Thursday, May 27, 2010

Market Bounce is Because of China Comments?

The Yahoo finance top story is about yesterday's "Financial Times report that China was considering cutting its exposure to European debt. That would have signaled that China didn't think Europe would be able to contain the crisis. The agency that manages China's $2.5 trillion in foreign reserves denied the report."

Their take is that this denial caused the bounce today. As though a sovereign wealth fund would tell you in advance how and when they were planning to get out of a huge position in garbage European sovereign debt. As cynical as I am about other fund managers, I don't think they are that stupid.

The market bounced because it was ready to bounce, as I was warning all week. We were seeing high levels of put buying and the market was oversold.

This bounce could continue, but it is going to set up great short selling opportunities if it does.

1 comment:

Taylor Conant said...

I've actually found the contemporary market action of the last two weeks to be entirely predictable and perhaps working the most logically and consistently it has in over a year. Yet countless traders and investors seem incredibly perplexed by this current period.
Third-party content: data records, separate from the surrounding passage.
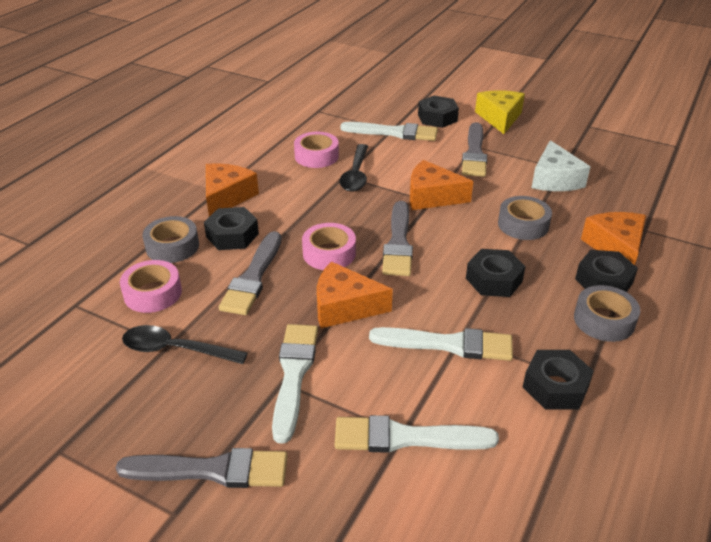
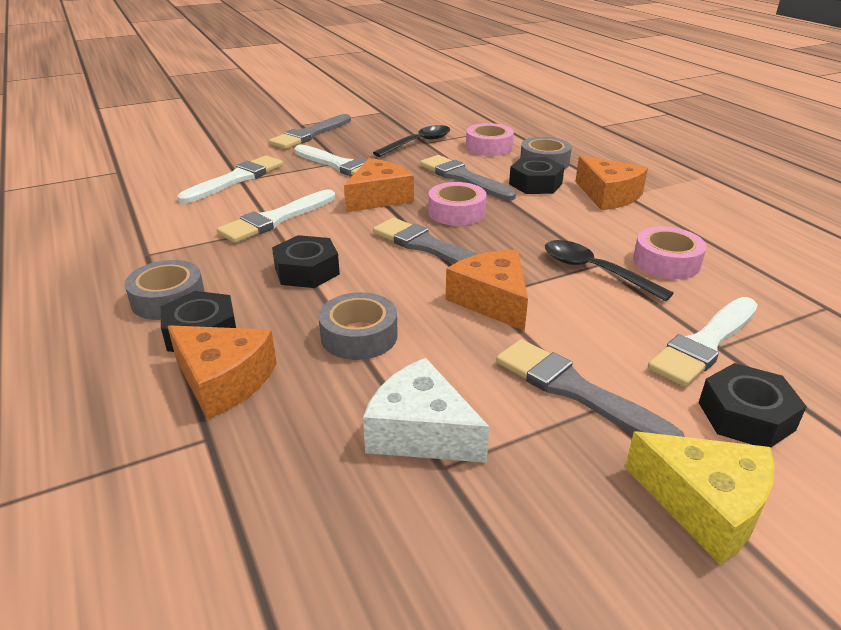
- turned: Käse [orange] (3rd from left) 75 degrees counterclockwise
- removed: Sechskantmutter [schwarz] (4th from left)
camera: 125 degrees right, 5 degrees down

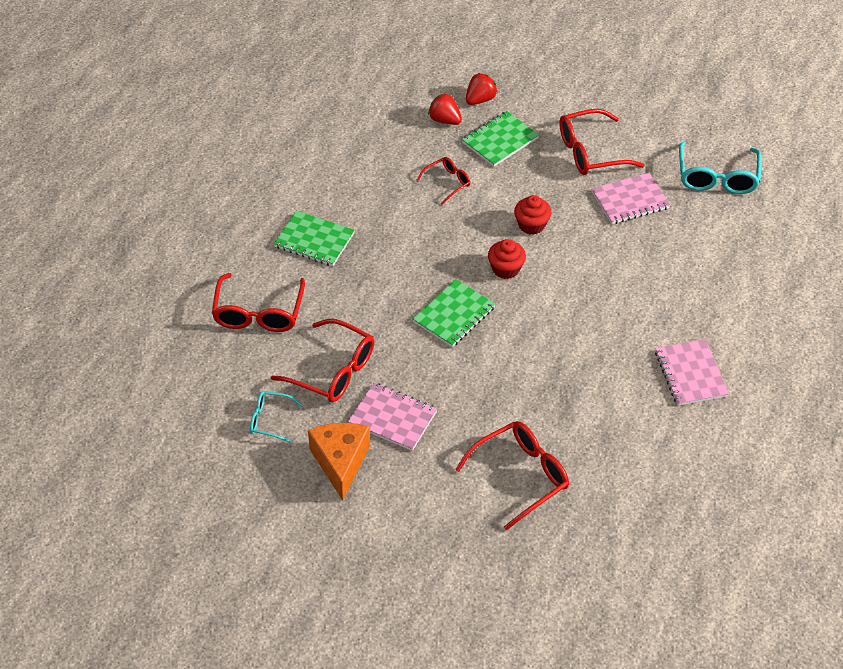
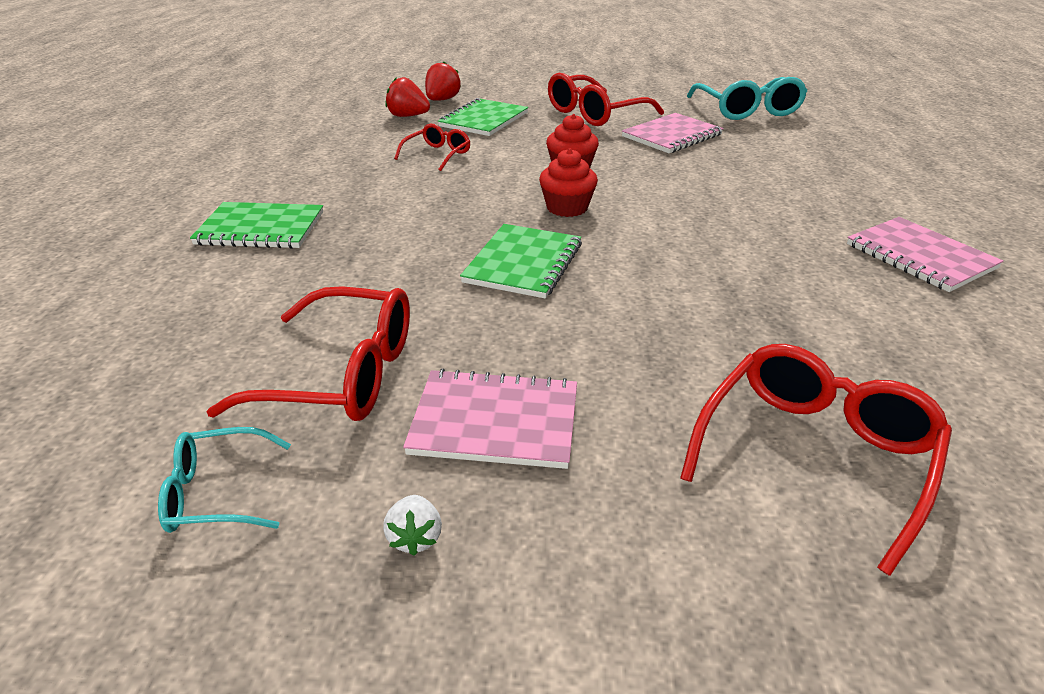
- removed: Brille [rot] (1st from left)
- replaced: Käse [orange] to Erdbeere [weiß]
camera: 20 degrees left, 15 degrees down

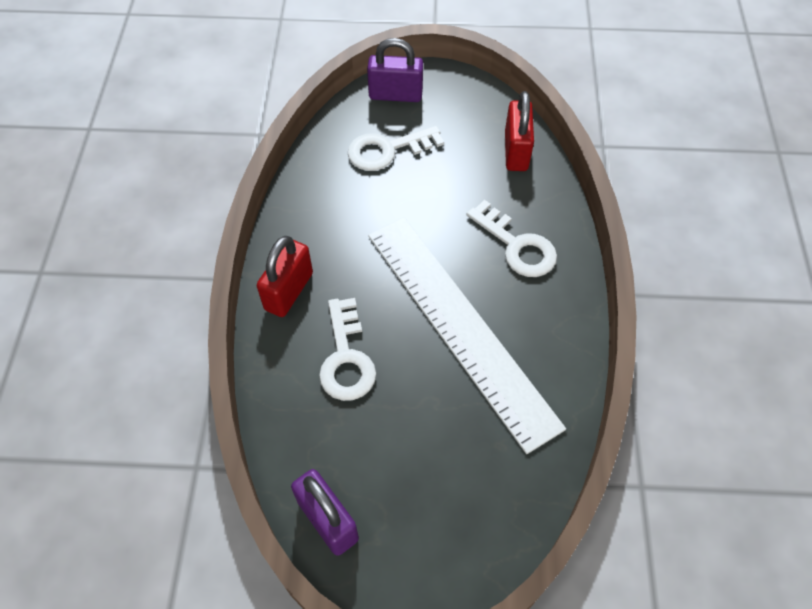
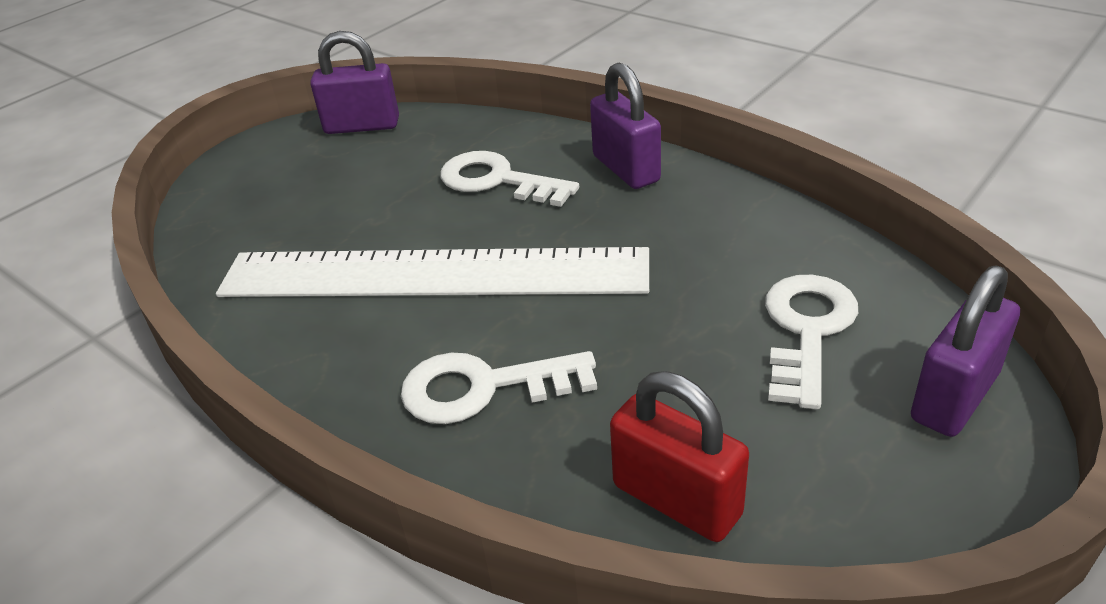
- recoloured: Vorhängeschloss [rot] (1st from left) to Vorhängeschloss [lila] (2nd from left)
camera: 130 degrees right, 20 degrees down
It reinforces my belief that we are witnessing a short-term directional change in the markets-- investors tend to have no trouble recognizing a trend when it is clear and in force for a period of time, but the transition period from one trend to another tends to never be recognized as such (instead, it appears as this mysterious "hiccup" in the existing trend) and therefore leaves numerous investors flummoxed.

They lose their shirts shortly thereafter.